Whether you're for or against, Obamacare seemed almost certain to be a big part of the buildup to the 2020 election. And health care, almost by necessity including Obamacare, still may be part of the noise as election time draws closer.

But a once screaming hot issue that as far as we know hasn't been resolved has gone quiet. What's happened?

Certainly health care and its related insurance coverage remains an issue for many Americans, both workers and their employers. And the ACA remains a subject that still does pop up in conversations. The passion, however, seems to have disappeared.

Signed into law by then President Barack Obama on March 23, 2010, Obamacare is no longer a hot-button issue, at least today.

For one thing, Wessels Sherman attorney Peter E. Hansen said when we talked late last month, Republicans seem to have accepted that "Their constituents don't want a big repeal" of the ACA. Why not? Part of the reason, Hansen continues, is that "There seems to be no reasonable replacement" for the current law.

That's one likely reason why employers and their employees apparently have accepted Obamacare as a health coverage option.

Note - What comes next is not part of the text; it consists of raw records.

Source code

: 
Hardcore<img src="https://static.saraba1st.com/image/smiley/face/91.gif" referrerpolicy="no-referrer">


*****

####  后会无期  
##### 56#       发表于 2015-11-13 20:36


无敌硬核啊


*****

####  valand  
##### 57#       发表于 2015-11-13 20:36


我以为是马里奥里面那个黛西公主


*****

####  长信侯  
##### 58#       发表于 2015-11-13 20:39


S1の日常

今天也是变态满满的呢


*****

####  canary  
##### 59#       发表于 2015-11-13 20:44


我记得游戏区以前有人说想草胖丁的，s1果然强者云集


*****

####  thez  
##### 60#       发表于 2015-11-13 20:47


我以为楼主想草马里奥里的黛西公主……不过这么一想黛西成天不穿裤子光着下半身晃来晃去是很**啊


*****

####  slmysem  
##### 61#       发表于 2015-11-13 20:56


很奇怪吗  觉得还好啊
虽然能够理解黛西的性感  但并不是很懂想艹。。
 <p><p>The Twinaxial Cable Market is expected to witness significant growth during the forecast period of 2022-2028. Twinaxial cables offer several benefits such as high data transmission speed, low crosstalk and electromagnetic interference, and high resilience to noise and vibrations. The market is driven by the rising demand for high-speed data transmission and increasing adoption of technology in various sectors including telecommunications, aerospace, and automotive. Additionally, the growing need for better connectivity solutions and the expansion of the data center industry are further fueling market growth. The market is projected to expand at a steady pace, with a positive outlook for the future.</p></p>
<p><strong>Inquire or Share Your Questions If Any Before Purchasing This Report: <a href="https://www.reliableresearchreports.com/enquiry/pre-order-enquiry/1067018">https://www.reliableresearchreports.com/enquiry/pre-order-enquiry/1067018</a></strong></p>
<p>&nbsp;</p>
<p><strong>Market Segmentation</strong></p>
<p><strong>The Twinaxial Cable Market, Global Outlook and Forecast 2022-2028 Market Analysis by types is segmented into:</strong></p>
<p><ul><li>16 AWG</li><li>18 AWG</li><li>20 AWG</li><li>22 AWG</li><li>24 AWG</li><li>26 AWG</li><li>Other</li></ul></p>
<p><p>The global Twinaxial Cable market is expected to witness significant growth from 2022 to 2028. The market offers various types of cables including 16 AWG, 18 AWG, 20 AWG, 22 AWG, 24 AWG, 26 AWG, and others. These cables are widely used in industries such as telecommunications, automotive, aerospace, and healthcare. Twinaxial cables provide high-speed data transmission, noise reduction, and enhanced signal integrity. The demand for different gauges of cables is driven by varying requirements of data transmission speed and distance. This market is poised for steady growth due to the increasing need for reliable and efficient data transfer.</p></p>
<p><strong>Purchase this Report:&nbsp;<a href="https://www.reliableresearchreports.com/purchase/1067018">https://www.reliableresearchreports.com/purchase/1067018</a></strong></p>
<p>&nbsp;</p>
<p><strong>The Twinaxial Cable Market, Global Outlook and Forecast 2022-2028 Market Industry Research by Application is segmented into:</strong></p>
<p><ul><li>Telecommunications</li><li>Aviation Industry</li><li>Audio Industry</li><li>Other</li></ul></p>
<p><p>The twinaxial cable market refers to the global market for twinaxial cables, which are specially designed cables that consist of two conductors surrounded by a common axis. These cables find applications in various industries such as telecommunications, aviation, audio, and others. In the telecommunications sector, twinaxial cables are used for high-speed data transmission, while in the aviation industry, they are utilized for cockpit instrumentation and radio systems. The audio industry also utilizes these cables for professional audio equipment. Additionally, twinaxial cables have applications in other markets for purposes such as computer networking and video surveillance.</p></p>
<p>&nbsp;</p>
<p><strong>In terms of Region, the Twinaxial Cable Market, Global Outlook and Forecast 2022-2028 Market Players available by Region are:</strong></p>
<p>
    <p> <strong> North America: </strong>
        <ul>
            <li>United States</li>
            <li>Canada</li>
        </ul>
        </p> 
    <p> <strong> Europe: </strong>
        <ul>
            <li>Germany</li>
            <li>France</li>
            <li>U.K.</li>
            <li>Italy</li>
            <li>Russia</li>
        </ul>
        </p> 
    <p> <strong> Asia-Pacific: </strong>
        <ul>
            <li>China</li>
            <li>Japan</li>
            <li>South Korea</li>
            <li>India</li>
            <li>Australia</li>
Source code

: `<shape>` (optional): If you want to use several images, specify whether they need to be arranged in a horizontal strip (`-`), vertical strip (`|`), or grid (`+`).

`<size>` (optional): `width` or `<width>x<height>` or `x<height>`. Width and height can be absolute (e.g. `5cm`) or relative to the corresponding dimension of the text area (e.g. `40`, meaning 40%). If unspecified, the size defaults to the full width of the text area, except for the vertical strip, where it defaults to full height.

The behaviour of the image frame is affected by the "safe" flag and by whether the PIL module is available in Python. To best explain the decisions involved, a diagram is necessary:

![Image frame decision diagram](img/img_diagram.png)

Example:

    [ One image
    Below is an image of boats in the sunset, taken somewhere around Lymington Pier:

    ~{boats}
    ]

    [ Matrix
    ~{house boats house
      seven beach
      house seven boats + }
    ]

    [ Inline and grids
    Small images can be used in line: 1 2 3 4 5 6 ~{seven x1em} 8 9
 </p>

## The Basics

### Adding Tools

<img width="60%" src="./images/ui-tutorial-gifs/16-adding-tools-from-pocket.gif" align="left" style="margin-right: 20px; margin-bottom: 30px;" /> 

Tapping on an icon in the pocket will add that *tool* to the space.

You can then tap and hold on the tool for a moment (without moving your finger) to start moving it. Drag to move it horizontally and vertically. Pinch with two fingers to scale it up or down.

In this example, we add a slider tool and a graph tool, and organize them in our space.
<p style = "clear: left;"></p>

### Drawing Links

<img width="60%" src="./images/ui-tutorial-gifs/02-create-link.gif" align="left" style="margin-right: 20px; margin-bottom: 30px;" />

Hansen is an associate attorney in the Wessels Sherman St. Charles office; health care issues are a primary Hansen focus.

Wessels Sherman - actually Wessels Sherman Joerg Liszka Laverty Seneczko PC - is a management focused employment law firm with offices in Illinois (Chicago, in addition to St. Charles), Iowa, Wisconsin and Minnesota.

There are other reasons Obamacare may have fallen out of our discussion priorities:

* The Mueller investigation into the President's alleged campaign dealings with the Russians is still grabbing headlines and popping up in talk show discussions.

* Another, perhaps more apt reason, may be in a Hansen-written client update noting that a Texas District Court declared in December that Obamacare was invalid. That opinion has been appealed but, at least early this month, no action appeared to have been taken on the appeal.

* Many employers and their employees apparently have decided Obamacare is easier to live with than they once thought.

* Perhaps President Donald Trump's promise that an ACA replacement would be a postelection happening in 2020 (based obviously on his assumption of a GOP victory at the polls) has effectively quieted the issue.

* Maybe the electorate is saying it's time to talk about something else.

The issue still exists, which means now may be a good time for business owners to brush up on the details - which, Hansen wrote in his bulletin, include federally mandated penalties on employers who fail to offer affordable coverage

You may want to review benefit issues again with your insurance agent-benefit advisor-employment law attorney.